Task objective – How many lines in the data below contain the string "choix"? Answer with the number only.

Data under study –
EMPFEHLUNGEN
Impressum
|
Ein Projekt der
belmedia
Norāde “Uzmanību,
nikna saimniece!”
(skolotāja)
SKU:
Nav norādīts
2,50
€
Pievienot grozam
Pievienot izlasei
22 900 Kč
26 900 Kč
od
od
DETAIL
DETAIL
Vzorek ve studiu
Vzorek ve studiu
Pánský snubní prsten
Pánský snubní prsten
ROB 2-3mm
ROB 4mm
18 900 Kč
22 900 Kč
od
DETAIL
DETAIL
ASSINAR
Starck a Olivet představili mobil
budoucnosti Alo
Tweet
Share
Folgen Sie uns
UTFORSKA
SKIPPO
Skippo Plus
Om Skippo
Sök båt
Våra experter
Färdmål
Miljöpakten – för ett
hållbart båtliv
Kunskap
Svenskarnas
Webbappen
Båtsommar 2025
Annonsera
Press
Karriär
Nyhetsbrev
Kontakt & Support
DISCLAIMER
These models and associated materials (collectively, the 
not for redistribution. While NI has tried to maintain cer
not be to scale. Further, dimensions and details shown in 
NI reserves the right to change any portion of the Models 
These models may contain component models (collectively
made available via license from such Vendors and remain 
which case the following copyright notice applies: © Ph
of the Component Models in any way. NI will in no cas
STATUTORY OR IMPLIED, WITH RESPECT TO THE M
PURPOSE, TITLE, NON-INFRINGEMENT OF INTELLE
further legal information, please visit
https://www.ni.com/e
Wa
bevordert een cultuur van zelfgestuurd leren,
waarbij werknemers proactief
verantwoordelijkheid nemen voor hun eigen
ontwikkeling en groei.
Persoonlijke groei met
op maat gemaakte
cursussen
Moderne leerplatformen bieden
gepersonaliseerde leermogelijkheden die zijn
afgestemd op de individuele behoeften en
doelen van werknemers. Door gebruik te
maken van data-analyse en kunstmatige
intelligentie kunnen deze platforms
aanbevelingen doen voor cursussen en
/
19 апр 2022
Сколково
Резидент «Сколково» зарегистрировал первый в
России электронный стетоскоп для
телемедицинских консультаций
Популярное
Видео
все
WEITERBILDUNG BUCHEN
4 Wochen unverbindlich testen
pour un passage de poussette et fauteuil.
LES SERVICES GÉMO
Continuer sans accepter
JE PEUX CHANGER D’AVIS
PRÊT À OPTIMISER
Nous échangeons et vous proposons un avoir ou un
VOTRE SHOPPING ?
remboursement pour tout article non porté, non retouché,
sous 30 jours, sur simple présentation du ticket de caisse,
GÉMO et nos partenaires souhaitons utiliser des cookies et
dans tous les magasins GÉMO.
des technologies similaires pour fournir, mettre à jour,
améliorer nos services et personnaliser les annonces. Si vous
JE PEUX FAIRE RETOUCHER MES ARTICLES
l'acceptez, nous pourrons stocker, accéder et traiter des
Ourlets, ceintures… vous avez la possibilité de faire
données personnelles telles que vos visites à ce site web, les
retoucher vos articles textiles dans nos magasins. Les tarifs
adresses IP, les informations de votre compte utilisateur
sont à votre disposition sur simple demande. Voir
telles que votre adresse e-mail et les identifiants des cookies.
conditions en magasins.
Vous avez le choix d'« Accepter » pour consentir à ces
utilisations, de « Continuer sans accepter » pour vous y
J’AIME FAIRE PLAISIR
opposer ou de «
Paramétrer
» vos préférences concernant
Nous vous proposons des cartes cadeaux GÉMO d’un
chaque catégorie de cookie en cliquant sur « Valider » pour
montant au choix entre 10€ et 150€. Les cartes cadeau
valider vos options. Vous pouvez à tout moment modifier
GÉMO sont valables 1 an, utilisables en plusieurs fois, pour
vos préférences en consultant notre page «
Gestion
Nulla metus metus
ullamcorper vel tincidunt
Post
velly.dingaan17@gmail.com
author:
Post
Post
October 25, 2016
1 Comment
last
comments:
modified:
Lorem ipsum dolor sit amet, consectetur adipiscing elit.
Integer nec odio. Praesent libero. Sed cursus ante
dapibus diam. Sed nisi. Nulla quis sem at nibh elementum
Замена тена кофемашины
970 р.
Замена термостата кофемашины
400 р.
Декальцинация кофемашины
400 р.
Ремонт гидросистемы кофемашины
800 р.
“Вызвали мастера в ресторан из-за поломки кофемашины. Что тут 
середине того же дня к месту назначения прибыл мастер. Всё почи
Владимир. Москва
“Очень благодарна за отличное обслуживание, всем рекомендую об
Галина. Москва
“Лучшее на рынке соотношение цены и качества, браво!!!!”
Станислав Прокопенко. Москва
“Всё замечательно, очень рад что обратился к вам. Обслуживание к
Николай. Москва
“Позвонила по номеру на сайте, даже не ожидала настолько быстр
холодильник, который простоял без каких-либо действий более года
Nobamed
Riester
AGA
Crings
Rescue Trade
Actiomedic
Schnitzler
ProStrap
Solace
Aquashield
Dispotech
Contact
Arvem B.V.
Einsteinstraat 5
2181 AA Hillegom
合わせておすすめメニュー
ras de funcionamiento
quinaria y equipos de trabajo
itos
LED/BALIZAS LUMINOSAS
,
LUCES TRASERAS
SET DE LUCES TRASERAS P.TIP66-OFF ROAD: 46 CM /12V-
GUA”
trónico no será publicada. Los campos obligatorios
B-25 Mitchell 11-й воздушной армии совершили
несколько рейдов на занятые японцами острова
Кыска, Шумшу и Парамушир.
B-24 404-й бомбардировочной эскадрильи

Solution to the exercise – 2